Strong corporate profits have been one of the primary factors driving the U.S. stock market higher, and it doesn't look like market participants see that changing soon.
According to FactSet, stock analysts appear unusually optimistic about the coming season for corporate quarterly results, as they have trimmed their profit-growth estimates by a far-smaller degree than is usual.
Per the data, analysts are forecasting earnings per share, or EPS, of $40.54 companies in the S&P 500 (.SPX). At the start of the third quarter, in July, they expected EPS of $41, representing a 1.1% decline.
It is typical that analysts will trim their forecasts going into an earnings season, and while the 1.1% dip is the most extreme negative revision in a year, it is a far narrower reduction than is typically the case.
Over the past 15 years, the average decline in earnings estimates has been 3.9%, or more than three times as extreme as the current quarter's rate. Over the past five years, as seen in the chart below, the average decline for forecasts has been 3.2%.
The first and second quarters of 2018 featured rare examples of profit estimates rising going into a quarter; however, this was almost entirely due to the late-2017 passage of the tax-cut bill, which sharply cut corporate tax rates, providing an immediate earnings boost.

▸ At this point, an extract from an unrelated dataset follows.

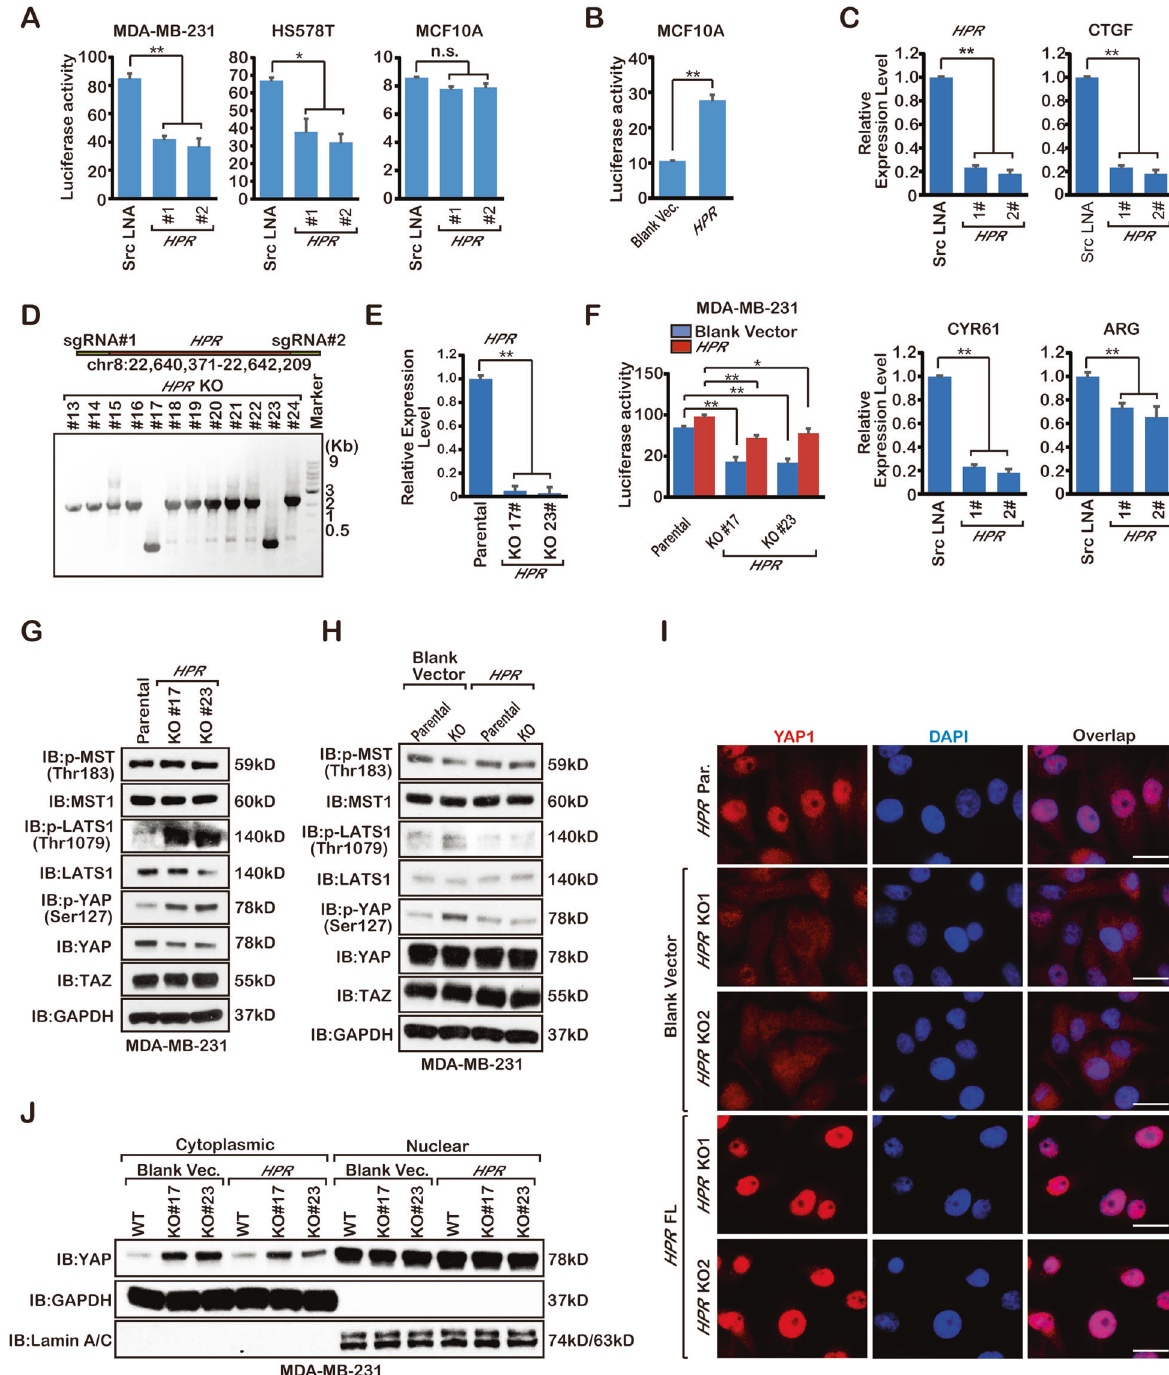
Fig. 3 HPR regulates Hippo pathway activation. a Reporter assay detection of the activation of YAP1 in MDA-MB-231, HS578T and MCF10A cells transfected with the LNA of HPR (* P < 0.05, ** P < 0.01). The results are the mean ± s.e.m. of n = 3 independent experiments. P values were determined by one-way ANOVA. b Reporter assay detection of the activation of YAP1 in MCF10A cells transfected with HPR cDNA (* P < 0.05, ** P < 0.01). The results are the mean ± s.e.m. of n = 3 independent experiments. P values were determined by one-way ANOVA. c qPCR detection of HPR and substrates of YAP1 expression (** P < 0.01). The results are the mean ± s.e.m. of n = 3 independent experiments. P values were determined by one-way ANOVA. d CRISPR-Cas9 knockout of HPR in MDA-MB-231 cells. e qPCR detection of HPR expression in the MDA- MB-231 cells (** P < 0.01). The results are the mean ± s.e.m. of n = 3 independent experiments. P values were determined by one-way ANOVA. f Reporter assay detection of the activation of YAP1(* P < 0.05, ** P < 0.01). The results are the mean ± s.e.m. of n = 3 independent experiments. P values were determined by one-way ANOVA. g , h Immunoblotting detection using the indicated antibodies in HPR -knockout MDA-MB-231 cells. Three independent experiments were performed and yielded similar results. i Immuno fl uorescence detection using indicated antibodies in the HPR- knockout MDA-MB-231 cells. j Immunoblotting detection using the indicated antibodies in HPR- knockout MDA-MB-231 cells. Three independent experiments were performed and yielded similar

Earnings estimate reductions over the third quarter occurred against a backdrop of sizable market gains. The S&P 500 rose 7.2% over the that three-month period, its biggest such advance since the fourth quarter of 2013. The Dow Jones Industrial Average (.DJI) climbed 9% in the quarter; both the S&P and the Dow posted their 11th rise of the past 12 quarters, while the Nasdaq Composite Index (.IXIC), which gained 7.1% in the quarter, posted its ninth straight quarterly advance.
"The third quarter marked the 16th time in the past 20 quarters in which the bottom-up [EPS] estimates decreased during the quarter while the value of the index increased over this same period," wrote John Butters, senior earnings analyst at FactSet.
The third-quarter earnings season will unofficially start next week, with the release of results from major financial institutions like JPMorgan Chase & Co. (JPM).
While the smaller-than-average reduction of earnings expectations represents a high level of optimism over the coming season, there is also a reason to be cautious. According to FactSet, the number of companies warning about their earnings, compared with the number giving positive outlooks, is unusually high. That suggests a murkier picture for profits at a time when investors are both worried about valuations and concerned about the impact tariffs could have on the economy.
So far, 98 components of the S&P 500 have issued earnings outlooks for the quarter ahead. Of these, a sharp majority — 76%, or 74 of the 98 — gave negative guidance. This is above both the five-year average of 71%, and it is also on track to be the highest quarterly percentage since the first quarter of 2016.